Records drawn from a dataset
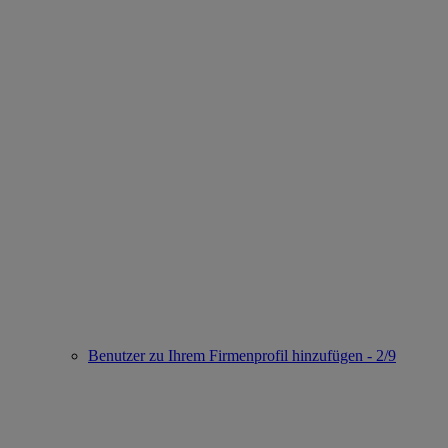
Benutzer zu Ihrem Firmenprofil hinzufügen - 2/9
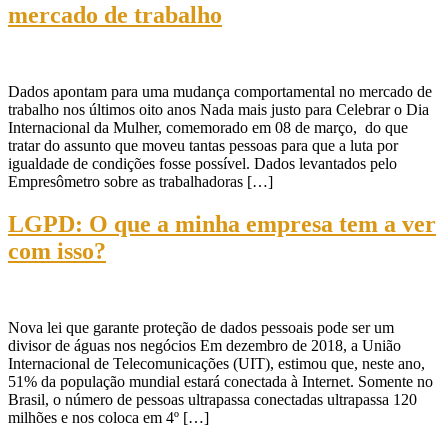
mercado de trabalho
Dados apontam para uma mudança comportamental no mercado de
trabalho nos últimos oito anos Nada mais justo para Celebrar o Dia
Internacional da Mulher, comemorado em 08 de março, do que
tratar do assunto que moveu tantas pessoas para que a luta por
igualdade de condições fosse possível. Dados levantados pelo
Empresômetro sobre as trabalhadoras […]
LGPD: O que a minha empresa tem a ver
com isso?
Nova lei que garante proteção de dados pessoais pode ser um
divisor de águas nos negócios Em dezembro de 2018, a União
Internacional de Telecomunicações (UIT), estimou que, neste ano,
51% da população mundial estará conectada à Internet. Somente no
Brasil, o número de pessoas ultrapassa conectadas ultrapassa 120
milhões e nos coloca em 4º […]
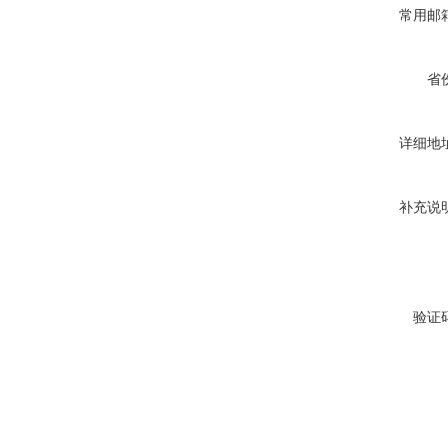
常用邮
省
详细地
补充说
验证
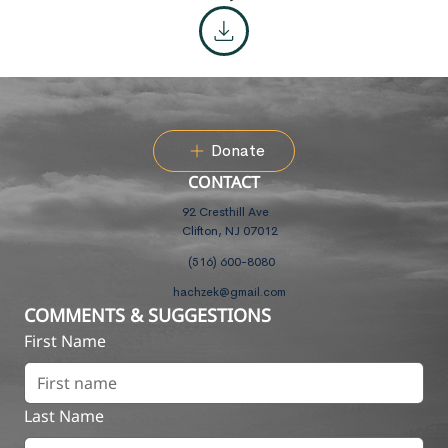
Donate
CONTACT
92 Cresthill Ave
Clifton, NJ 07012
(516) 600-8080
hachzek@gmail.com
COMMENTS & SUGGESTIONS
First Name
Last Name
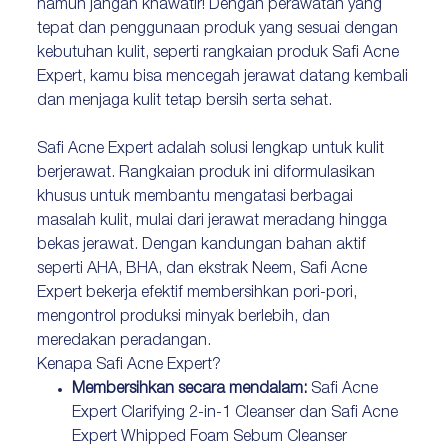
namun jangan khawatir! Dengan perawatan yang
tepat dan penggunaan produk yang sesuai dengan
kebutuhan kulit, seperti rangkaian produk Safi Acne
Expert, kamu bisa mencegah jerawat datang kembali
dan menjaga kulit tetap bersih serta sehat.
Safi Acne Expert adalah solusi lengkap untuk kulit
berjerawat. Rangkaian produk ini diformulasikan
khusus untuk membantu mengatasi berbagai
masalah kulit, mulai dari jerawat meradang hingga
bekas jerawat. Dengan kandungan bahan aktif
seperti AHA, BHA, dan ekstrak Neem, Safi Acne
Expert bekerja efektif membersihkan pori-pori,
mengontrol produksi minyak berlebih, dan
meredakan peradangan.
Kenapa Safi Acne Expert?
Membersihkan secara mendalam:
Safi Acne
Expert Clarifying 2-in-1 Cleanser dan Safi Acne
Expert Whipped Foam Sebum Cleanser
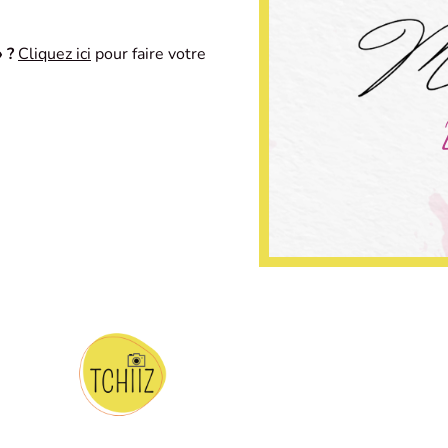
 ?
Cliquez ici
pour faire votre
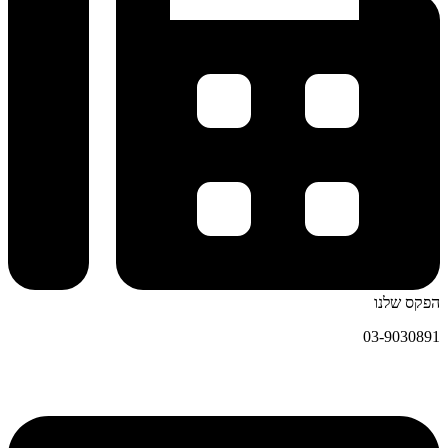
הפקס שלנו
03-9030891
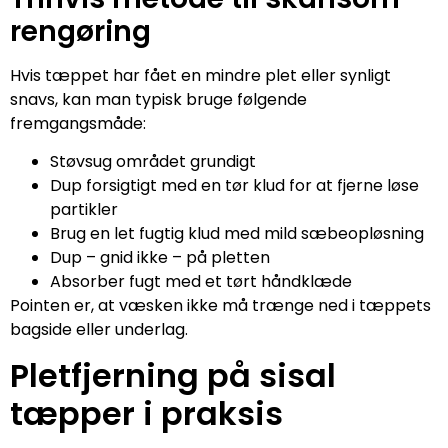
rengøring
Hvis tæppet har fået en mindre plet eller synligt
snavs, kan man typisk bruge følgende
fremgangsmåde:
Støvsug området grundigt
Dup forsigtigt med en tør klud for at fjerne løse
partikler
Brug en let fugtig klud med mild sæbeopløsning
Dup – gnid ikke – på pletten
Absorber fugt med et tørt håndklæde
Pointen er, at væsken ikke må trænge ned i tæppets
bagside eller underlag.
Pletfjerning på sisal
tæpper i praksis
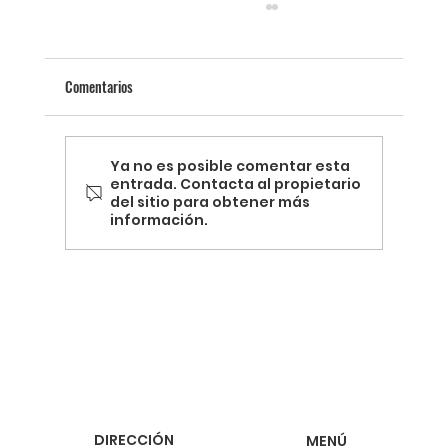
Comentarios
Ya no es posible comentar esta
entrada. Contacta al propietario
del sitio para obtener más
información.
Termografía y la Revolución de la Energía
Sostenible
DIRECCIÓN
MENÚ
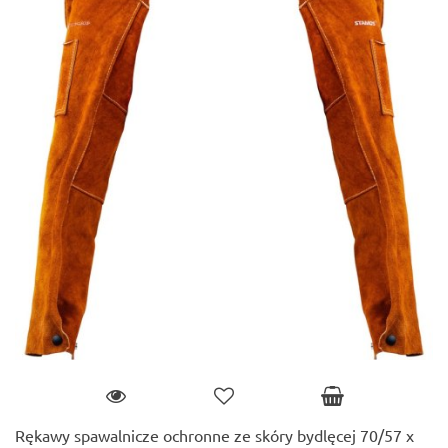
Rękawy spawalnicze ochronne ze skóry bydlęcej 70/57 x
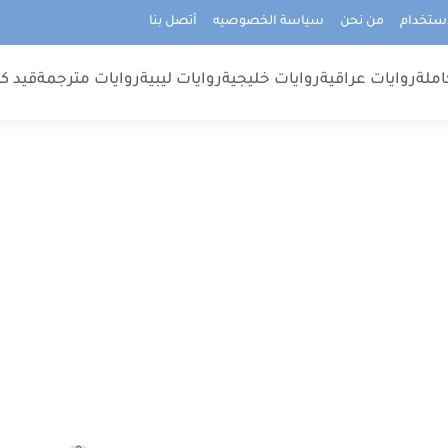
استخدام
من نحن
سياسة الخصوصيه
أتصل بنا
املة
روايات عراقية
روايات خليجية
روايات ليبية
روايات مترجمة
قيد كت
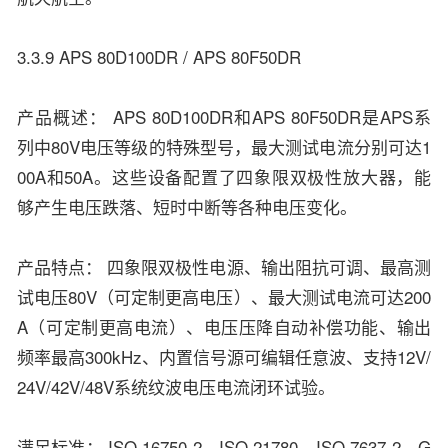
3.3.9 APS 80D100DR / APS 80F50DR
产品概述： APS 80D100DR和APS 80F50DR是APS系
列中80V电压等级的特殊型号，最大测试电流分别可达1
00A和50A。这些设备配置了四象限双极性放大器，能
够产生电压跌落、短时中断等各种电压变化。
产品特点： 四象限双极性电源、输出阻抗可调、最高测
试电压80V（可定制更高电压）、最大测试电流可达200
A（可定制更高电流）、电压压降自动补偿功能、输出
频率最高300kHz、内置信号源可编辑任意波、支持12V/
24V/42V/48V系统纹波电压电流闭环试验。
满足标准： ISO 16750-2、ISO 21780、ISO 7637-2、G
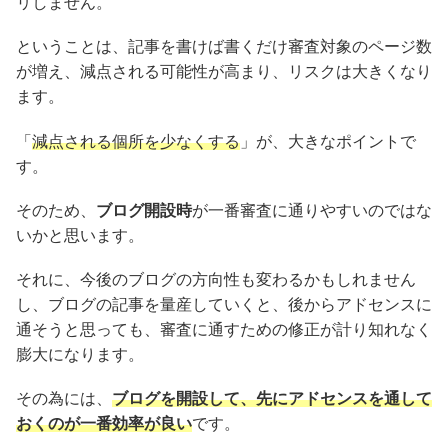
リしません。
ということは、記事を書けば書くだけ審査対象のページ数
が増え、減点される可能性が高まり、リスクは大きくなり
ます。
「
減点される個所を少なくする
」が、大きなポイントで
す。
そのため、
ブログ開設時
が一番審査に通りやすいのではな
いかと思います。
それに、今後のブログの方向性も変わるかもしれません
し、ブログの記事を量産していくと、後からアドセンスに
通そうと思っても、審査に通すための修正が計り知れなく
膨大になります。
その為には、
ブログを開設して、先にアドセンスを通して
おくのが一番効率が良い
です。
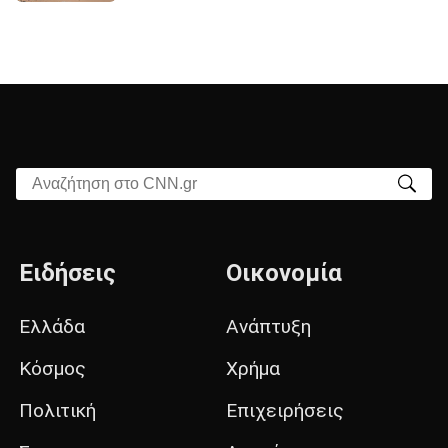
Αναζήτηση στο CNN.gr
Ειδήσεις
Οικονομία
Ελλάδα
Ανάπτυξη
Κόσμος
Χρήμα
Πολιτική
Επιχειρήσεις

§ Assigned task: Write back the stretch of lines above that begins with the line holding "92 Cresthill Ave" and ends with the line holding "meredakan peradangan.", both included, exactly as written. Pictures stay out.

§ Solution to this problem:
92 Cresthill Ave
Clifton, NJ 07012
(516) 600-8080
hachzek@gmail.com
COMMENTS & SUGGESTIONS
First Name
Last Name
namun jangan khawatir! Dengan perawatan yang
tepat dan penggunaan produk yang sesuai dengan
kebutuhan kulit, seperti rangkaian produk Safi Acne
Expert, kamu bisa mencegah jerawat datang kembali
dan menjaga kulit tetap bersih serta sehat.
Safi Acne Expert adalah solusi lengkap untuk kulit
berjerawat. Rangkaian produk ini diformulasikan
khusus untuk membantu mengatasi berbagai
masalah kulit, mulai dari jerawat meradang hingga
bekas jerawat. Dengan kandungan bahan aktif
seperti AHA, BHA, dan ekstrak Neem, Safi Acne
Expert bekerja efektif membersihkan pori-pori,
mengontrol produksi minyak berlebih, dan
meredakan peradangan.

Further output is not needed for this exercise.